DIRECTIONS:
1. Echo the trigger-sync discussion word for word, everything from "But you're right." down to "a decimation filter.".
2. Carry on the forum thread about triggering and decimation, picking up right after its last sentence.

Seems fine. I've always just used a single trigger connected to the master, but what you've done to allow any of the slaves to notify the master that it needs to distribute a synchronized trigger to all the slaves should work fine.  Not sure what delay you are referring to though. It probably doesn't matter as long as all of the modules see the synchronized trigger at the same time since you can always just increase the number of pre-trigger samples you collect.  

 


Thanks for confirming, David.

 

About the delay: With the default example, if I specify 50 pre-trigger samples, then on the host graph I see the y-threshold crossed at t=50. With my modifications, I see the y-threshold crossed at t=48.

 

But you're right. Since the shift is constant across all cards, all I need to do is read 2 extra pre-trigger samples to compensate -- not a problem.

 


@David-A wrote:

Regarding decimation, I suppose you could just dump 11 of every 12 samples to decimate the data down to 10MS/s, but like Rob mentioned, you may get some nasty aliasing. I would look into using the decimation filter he mentioned.


I understand the importance of a decimation filter.

ENTRIES PROVIDED:
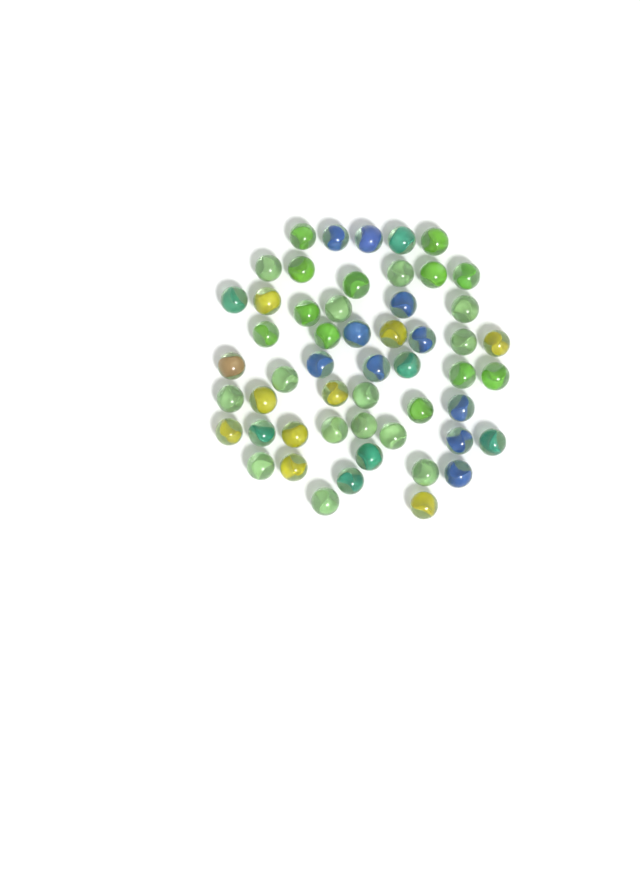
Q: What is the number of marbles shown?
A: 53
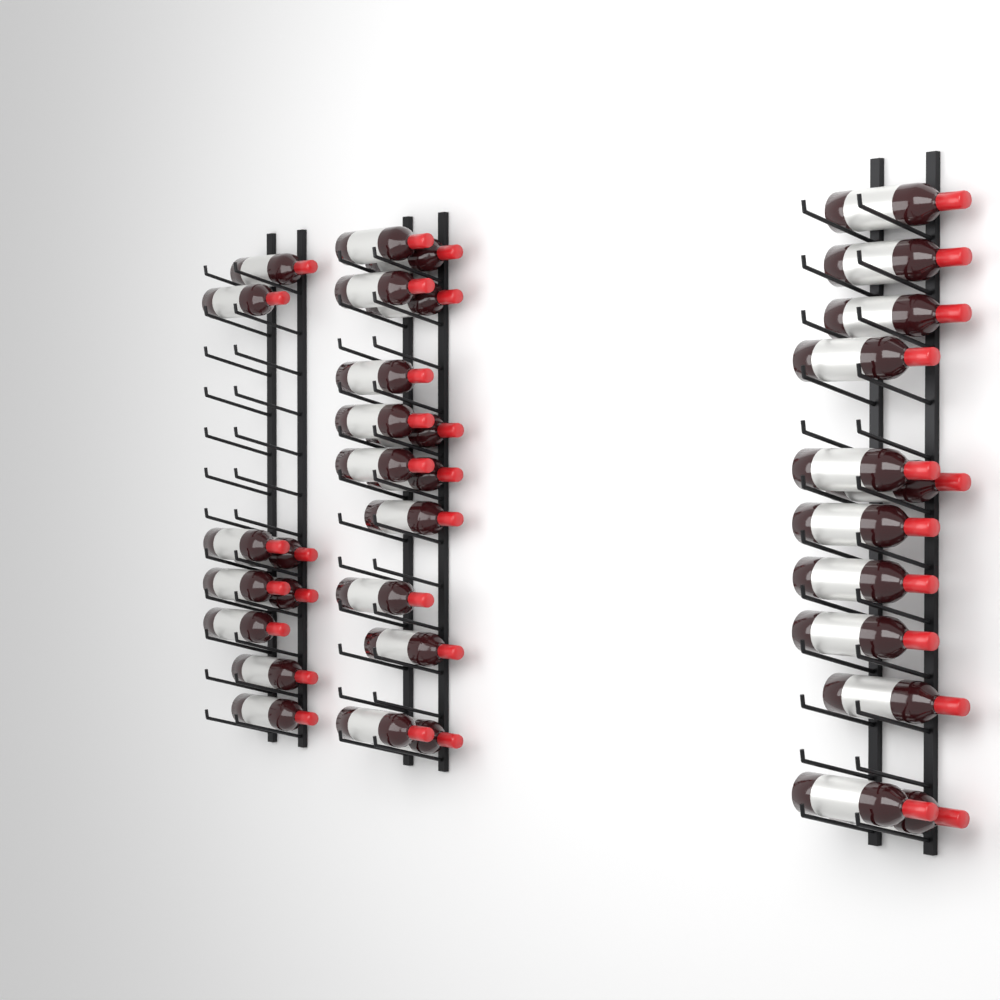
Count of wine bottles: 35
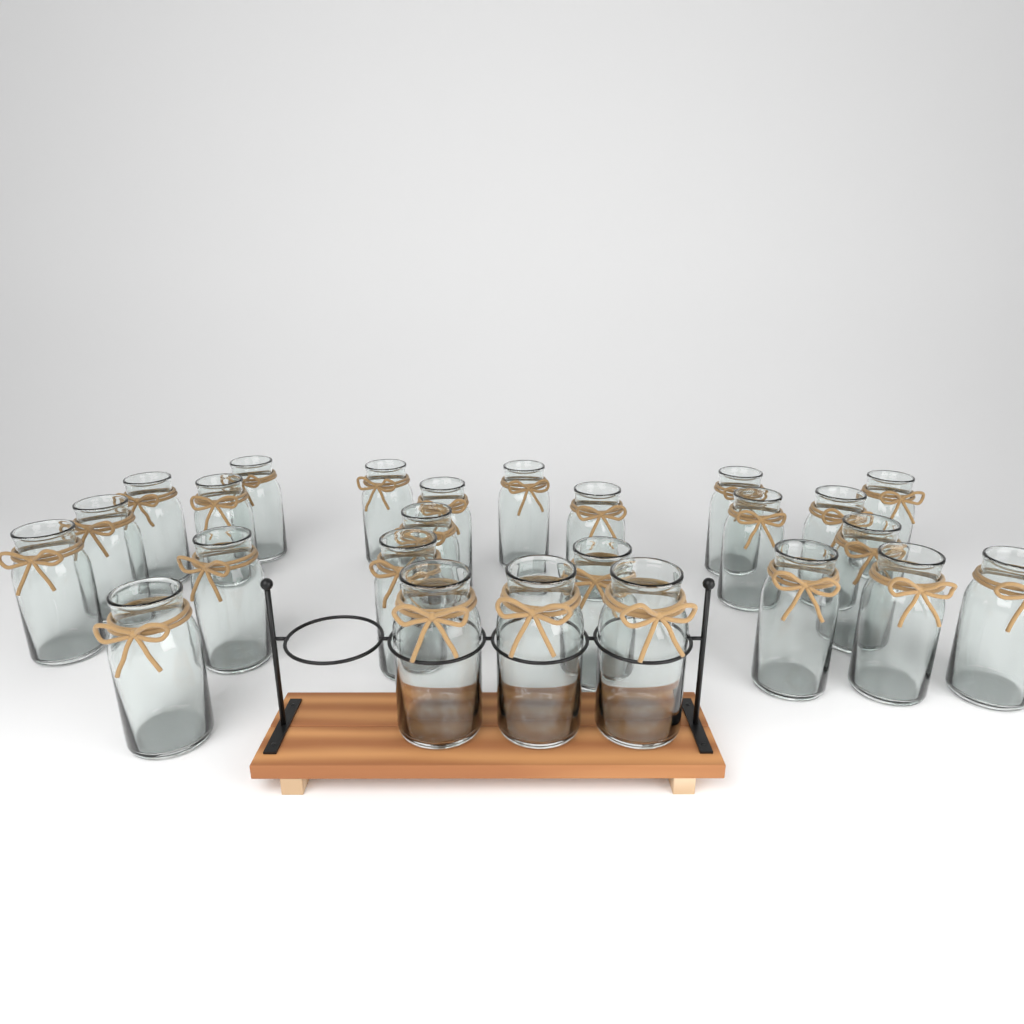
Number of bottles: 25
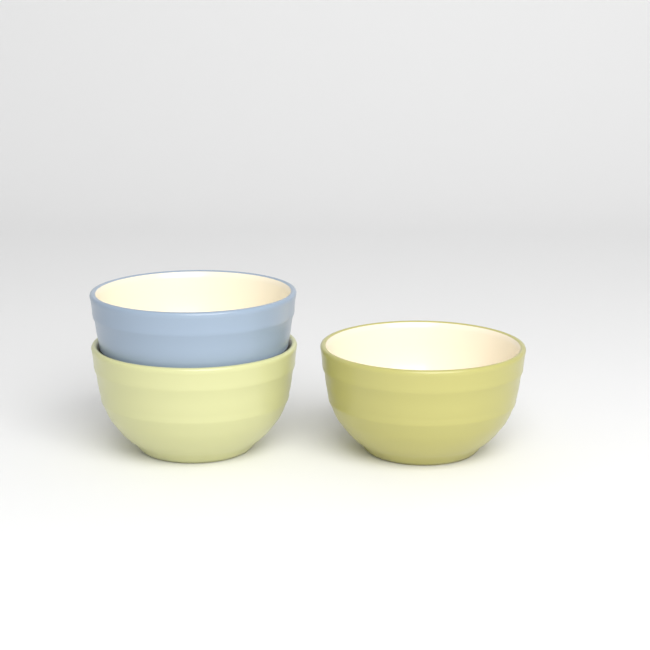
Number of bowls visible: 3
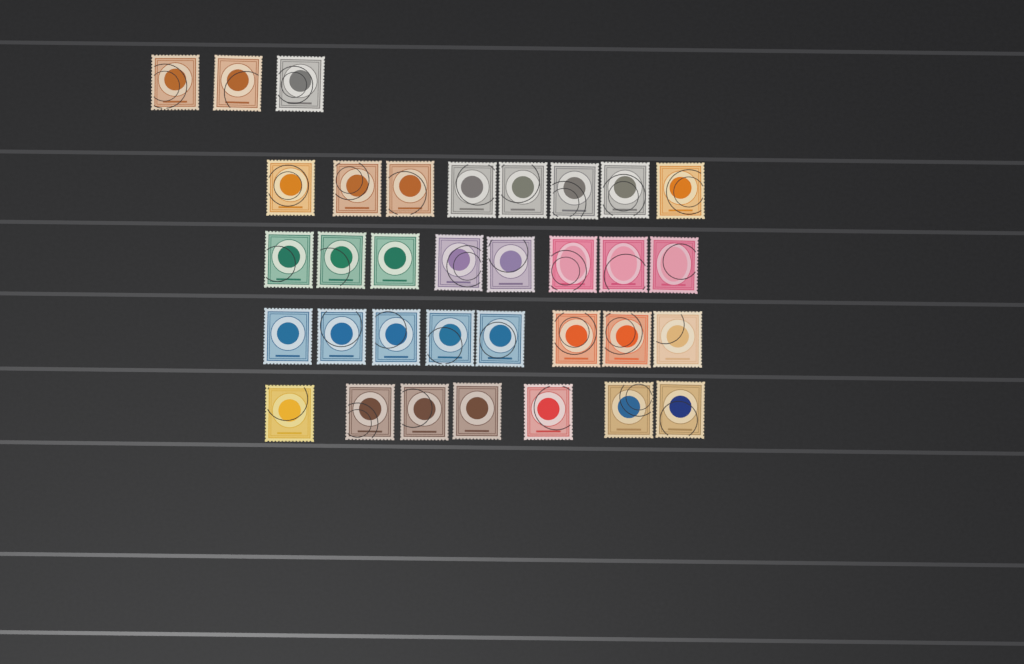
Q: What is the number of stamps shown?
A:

FINAL RESULTS:
1.
But you're right. Since the shift is constant across all cards, all I need to do is read 2 extra pre-trigger samples to compensate -- not a problem.

 


@David-A wrote:

Regarding decimation, I suppose you could just dump 11 of every 12 samples to decimate the data down to 10MS/s, but like Rob mentioned, you may get some nasty aliasing. I would look into using the decimation filter he mentioned.


I understand the importance of a decimation filter.

2.
To clarify my question: After filtering my signals, how do I get the FIDL multi-record system to pass downsampled data to the host?

 

I tried modifying Acquisition Engine - Facade.lvlib: Packer.vi to Enable every 12th sample:

FIDL Mod - Decimating Packer.png

 

Explanation

  • If AcqInProgress is FALSE, Counter is always 0.
  • If AcqInProgress is TRUE, Counter decrements from 11 to 0 cyclically.
  • Enable is TRUE if (AcqInProgress == TRUE and Counter == 0)

 

However, the data received by the host is corrupted. Below is from a 100 kHz sine wave input, sampled at 10 MHz. I asked for 100 pre-trigger and 200 post-trigger samples, which should give me 3 cycles. It looks like the wrong sections from the buffer are being read from:

Corrupted Graph.png

 

What did I do wrong?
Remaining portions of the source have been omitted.